After a year-long legal battle initiated by JoyNews under the Right to Information Act, the extent of the revenue imbalance that has favoured Frontiers Healthcare Services has come to light.
Even though, in response to JoyNews’ original inquiry about the amounts generated and shared between the parties, the airport company noted that they couldn’t provide the information because “passengers paid directly to Frontiers Healthcare, providers of the service.”
Data finally provided by the Airport Company to JoyNews reveals that Frontiers got an impressive $84 million from arrival testing and an additional GHS 29 million ($3.5 million) from departure testing.
In stark contrast, Ghana received a mere sum of under $6 million from arrival testing and GHS 1.5 million ($180,000) from departure testing during the same period.
This disproportionate revenue distribution shows that Frontiers claimed over 90% of the earnings, retaining 92% of income from arrival testing and a significant 94% from departure testing.
Conversely, Ghana’s share was meagre, representing less than 10% of the total revenue, with just 7% coming from arrival testing and a mere 6% from departure testing.
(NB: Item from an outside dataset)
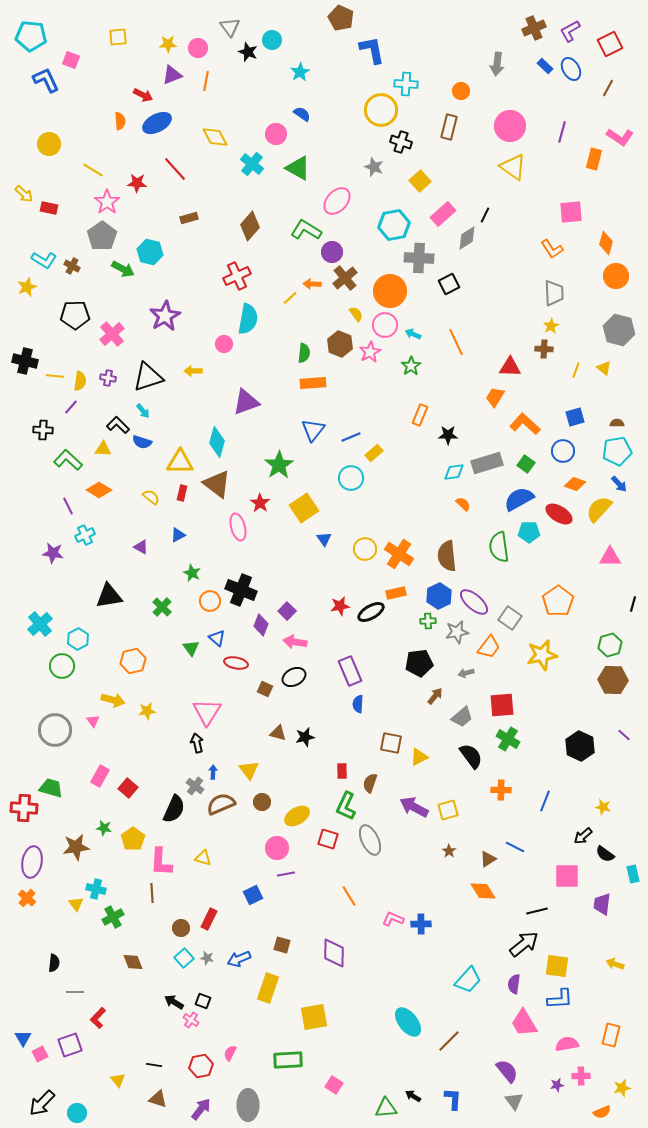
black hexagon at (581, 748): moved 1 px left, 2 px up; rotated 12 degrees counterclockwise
The significant disparity in revenue allocation has provoked public outrage, leading Samuel Okudzeto Ablakwa, the ranking member on the foreign affairs committee of parliament, to submit a motion to the legislature, calling for an impartial audit of the contentious testing agreement between Ghana Airports Company Limited (GACL) and Frontiers.
Critics argue that Ghana’s minimal share indicates missed opportunities to allocate resources that could have strengthened the nation’s response to the pandemic, especially considering the economic hardships caused by COVID-19.